Passage shown:
Have we moved from a (power protection) marketing to (power management) technology paradigm shift where you will be able to grow market share dramatically?

This is what we are trying to build. We are bringing technology to transform the industry. Everybody today is looking for new solutions.

What this industry has been lacking for years is commitment from the vendors. I have seen in this industry so many vendors come in and invest for one fiscal quarter or two fiscal quarters, and when they don't get the success (they wanted), they back off.

It is going to take six months to onboard your reseller, your solution provider. Another three months for him to place his first PO (purchase order) and another three months for him to become an active solution provider buying on a regular basis. It is a one-year sales cycle (to recruit them) and it is a one year sales cycle to (get them up and running).

Our program has been running at Eaton for the last three years. At the end of the year we will have about 2,000 solution providers in the program. We had to recruit all of them on a one by one basis.

When you talked about the cultural challenges solution providers face with power consumption and monitoring, how is Eaton going to help partners cross the chasm and sell cloud computing solutions?

Brief:
Please answer these questions from the Eaton interview excerpt:
1. How long does it take to onboard a reseller?
2. For how long has the program been running at Eaton?
3. About how many solution providers will be in the program at the end of the year?
The material after this interview excerpt comes from a different source.

Data for review:

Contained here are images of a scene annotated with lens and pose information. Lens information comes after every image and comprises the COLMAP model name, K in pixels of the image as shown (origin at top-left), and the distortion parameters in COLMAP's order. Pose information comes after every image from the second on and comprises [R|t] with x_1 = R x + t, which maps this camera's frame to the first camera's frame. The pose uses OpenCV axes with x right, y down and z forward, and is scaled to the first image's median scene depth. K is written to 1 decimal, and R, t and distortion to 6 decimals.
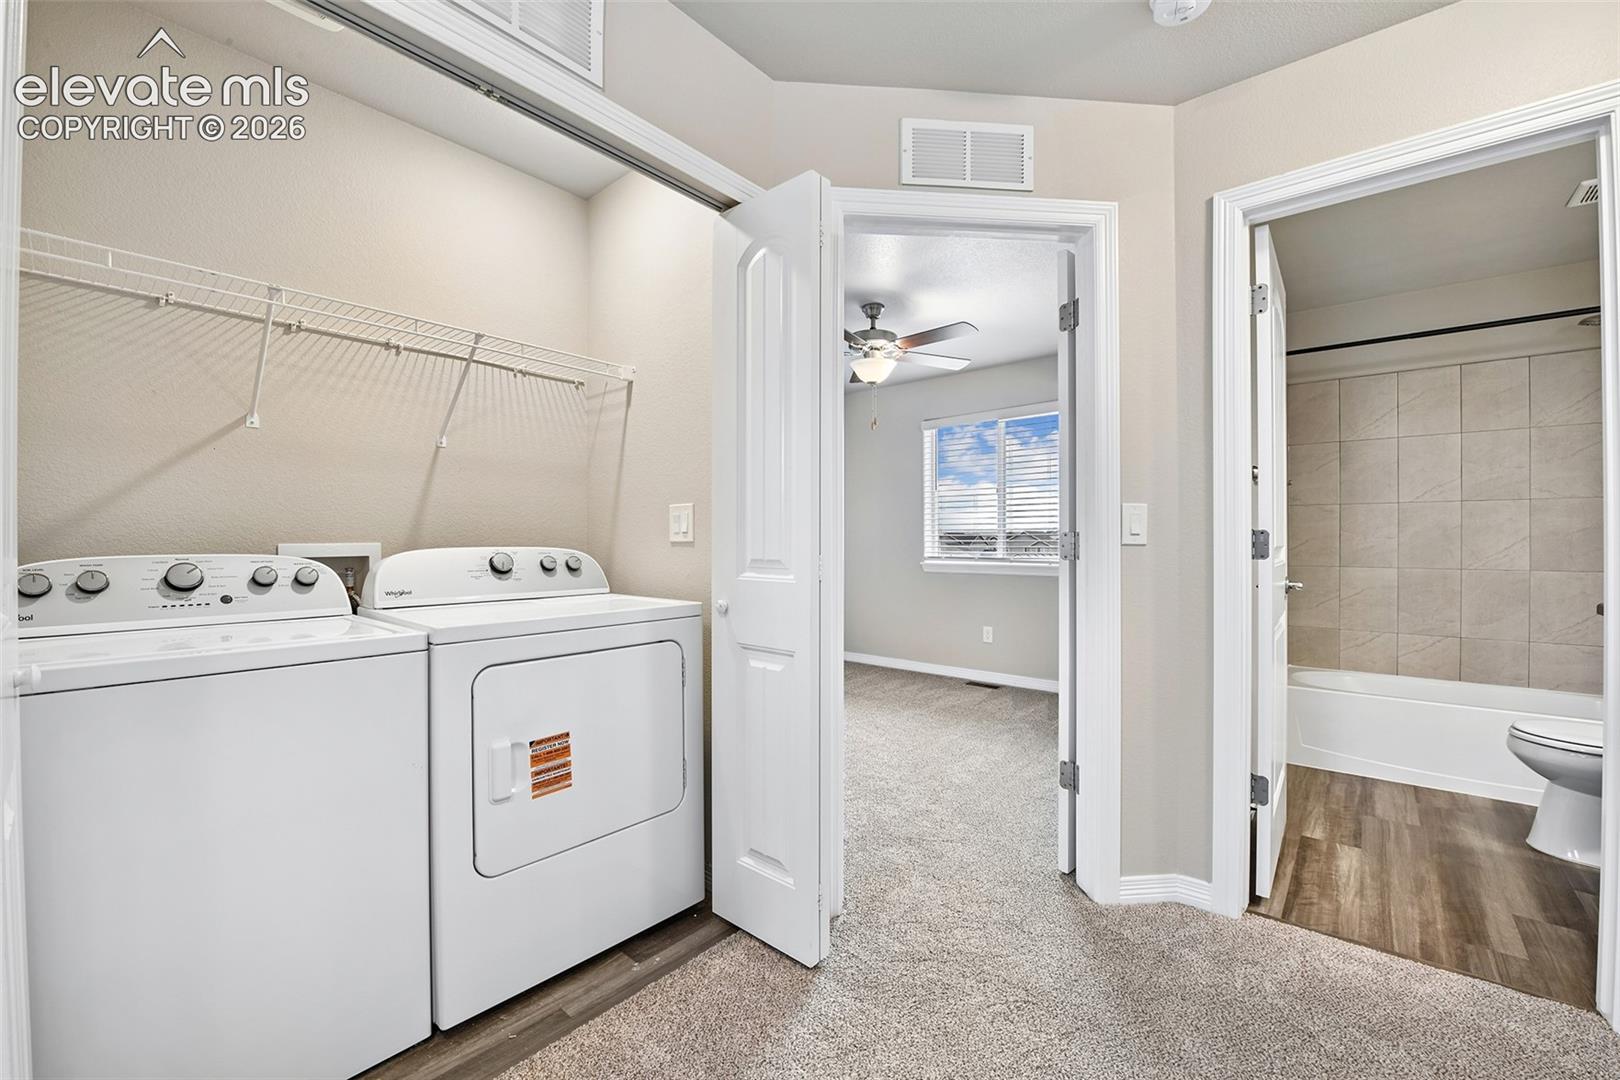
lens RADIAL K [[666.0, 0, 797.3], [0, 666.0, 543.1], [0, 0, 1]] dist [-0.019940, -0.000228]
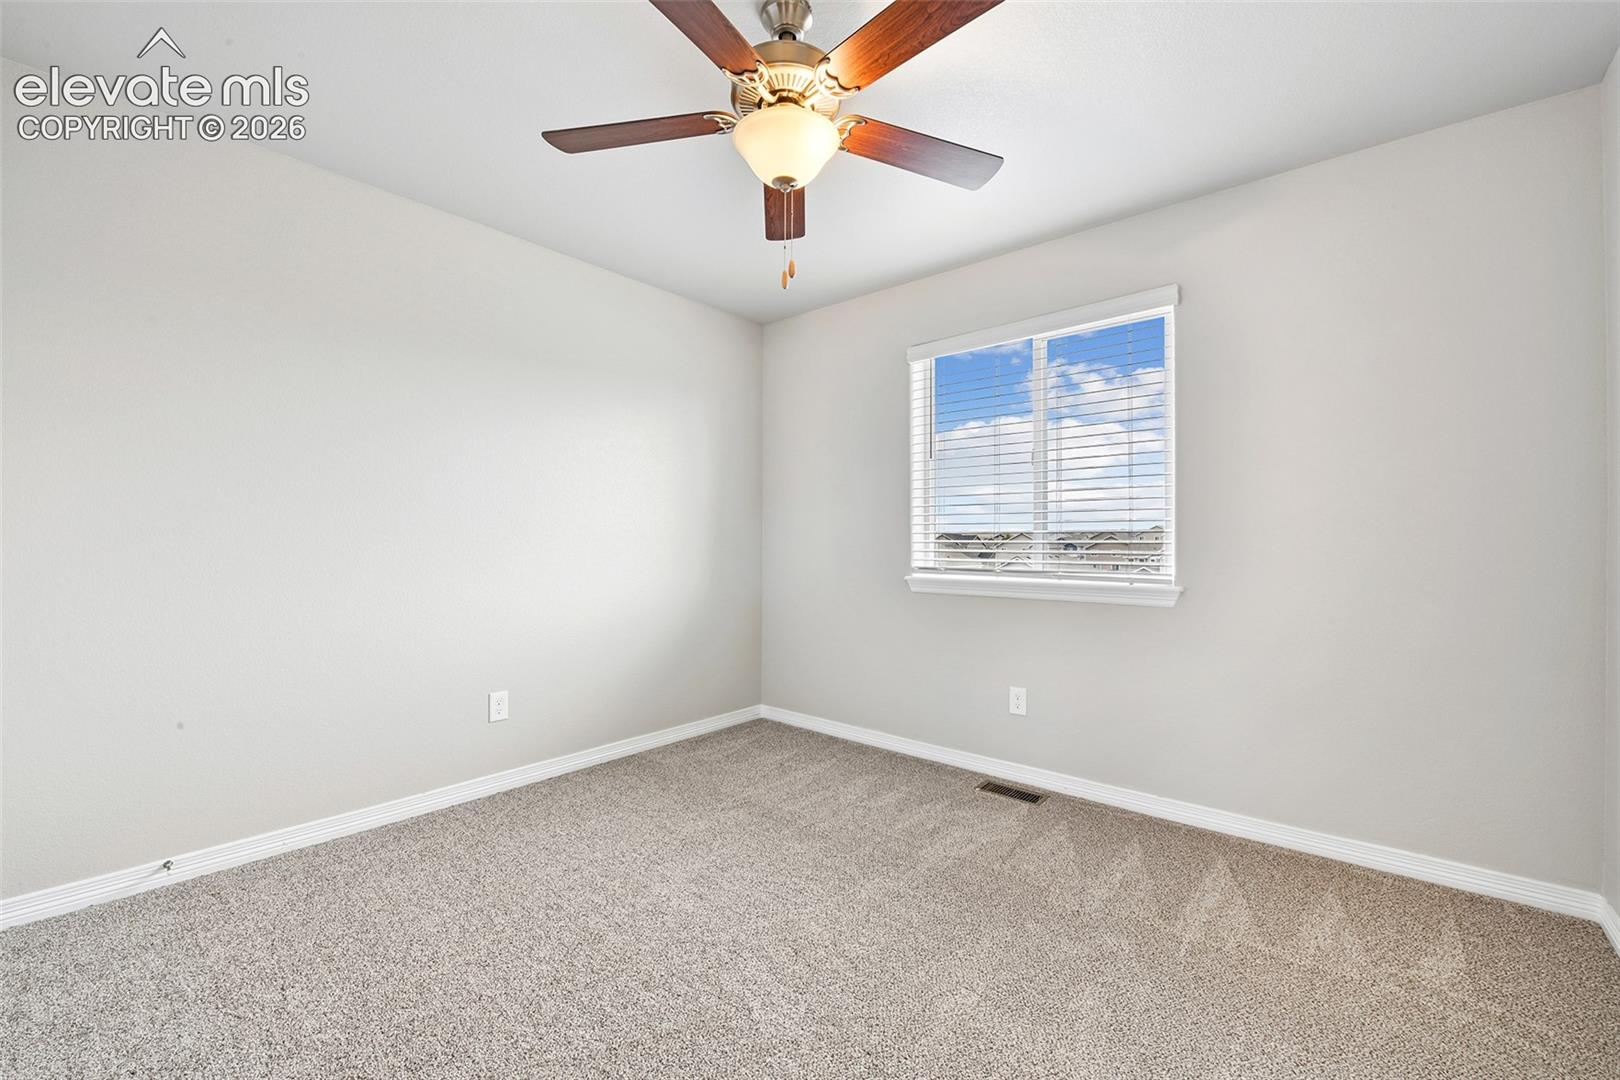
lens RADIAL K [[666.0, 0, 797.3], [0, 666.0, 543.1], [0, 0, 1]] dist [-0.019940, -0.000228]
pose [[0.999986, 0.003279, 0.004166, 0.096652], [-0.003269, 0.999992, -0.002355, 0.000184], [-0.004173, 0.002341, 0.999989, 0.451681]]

---

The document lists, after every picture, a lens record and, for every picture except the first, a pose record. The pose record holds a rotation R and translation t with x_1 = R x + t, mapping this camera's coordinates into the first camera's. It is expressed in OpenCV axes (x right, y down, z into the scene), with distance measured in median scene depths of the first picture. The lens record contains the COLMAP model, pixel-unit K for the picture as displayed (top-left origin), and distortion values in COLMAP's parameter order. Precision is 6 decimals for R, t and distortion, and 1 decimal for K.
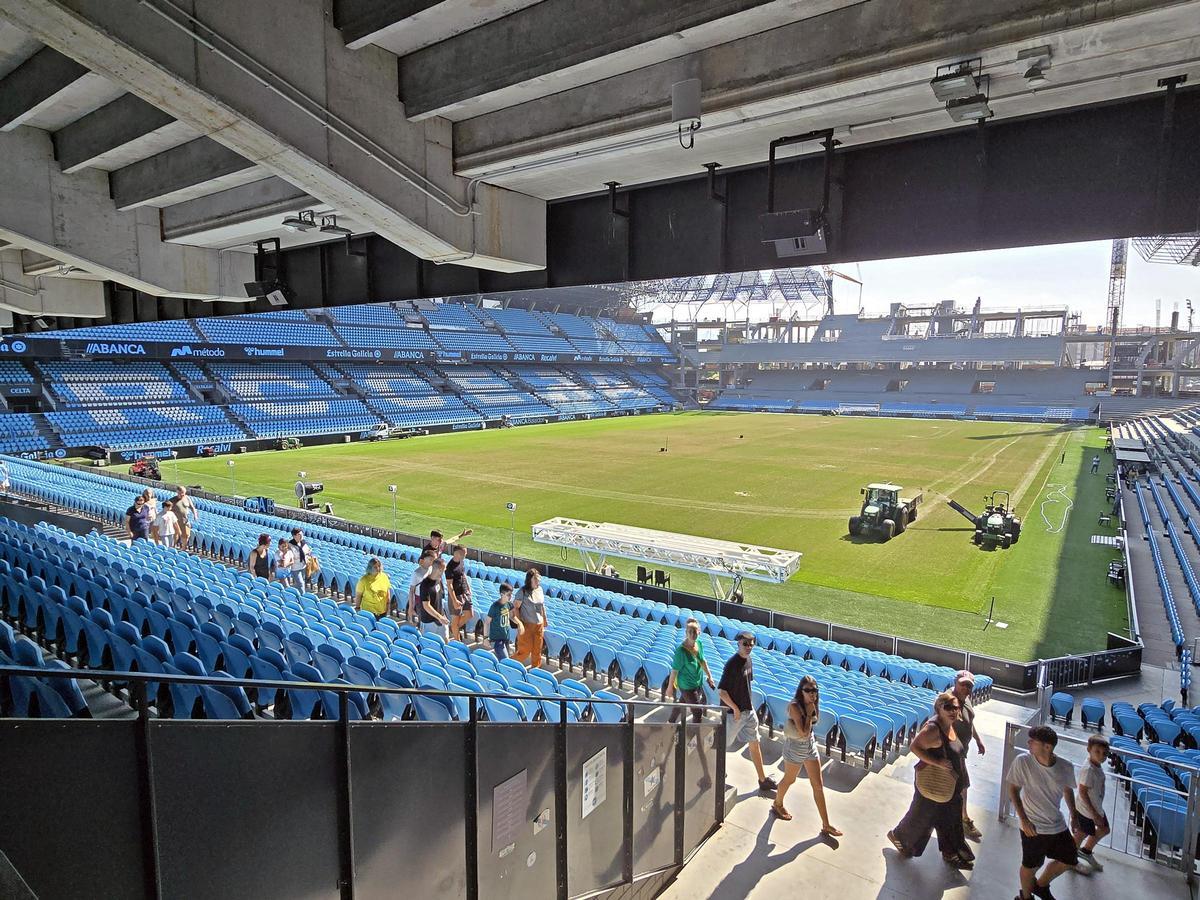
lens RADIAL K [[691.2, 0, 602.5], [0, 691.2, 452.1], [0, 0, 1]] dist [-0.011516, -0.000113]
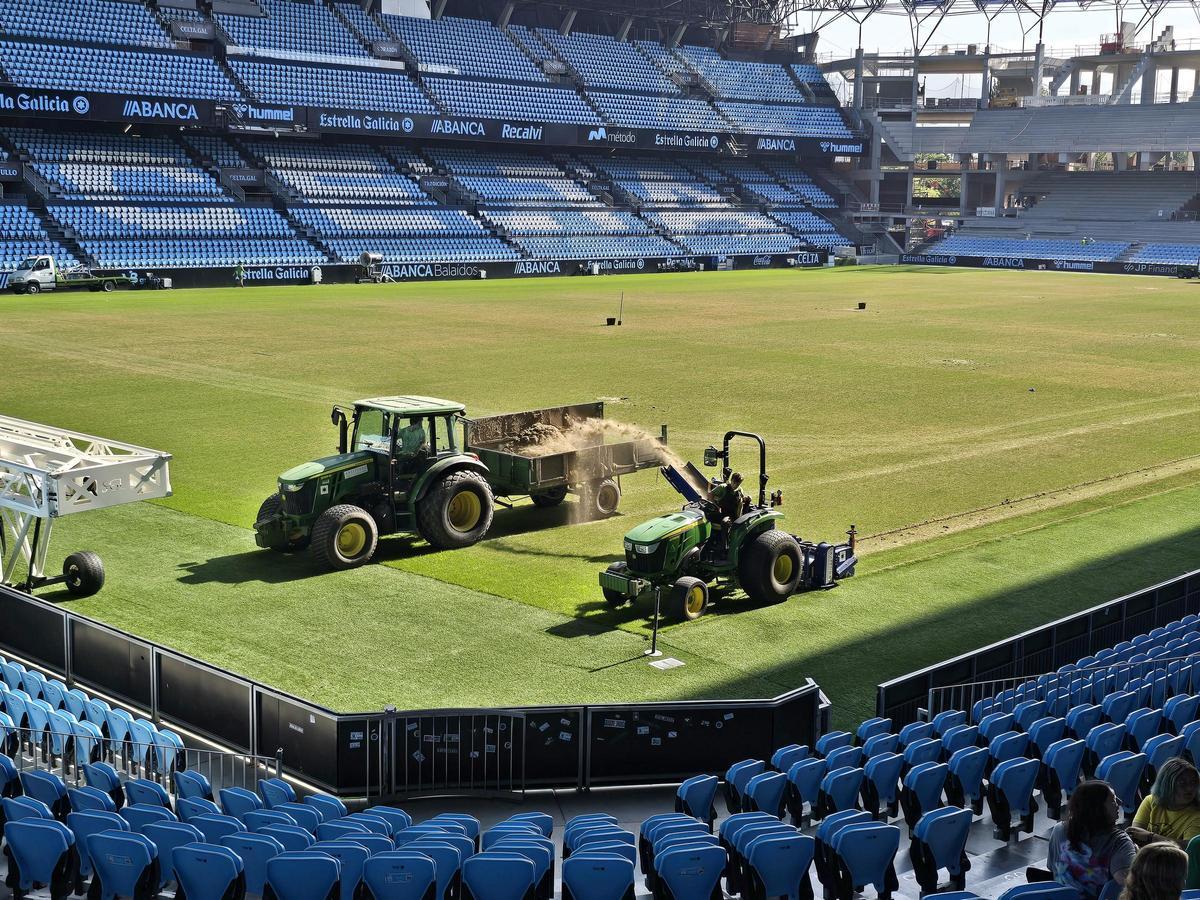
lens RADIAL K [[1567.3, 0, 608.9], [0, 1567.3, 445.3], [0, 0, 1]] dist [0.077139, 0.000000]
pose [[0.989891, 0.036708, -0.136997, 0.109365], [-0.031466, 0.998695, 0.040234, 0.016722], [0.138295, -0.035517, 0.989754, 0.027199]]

Expected output:
1. Six months.
2. The last three years.
3. About 2,000.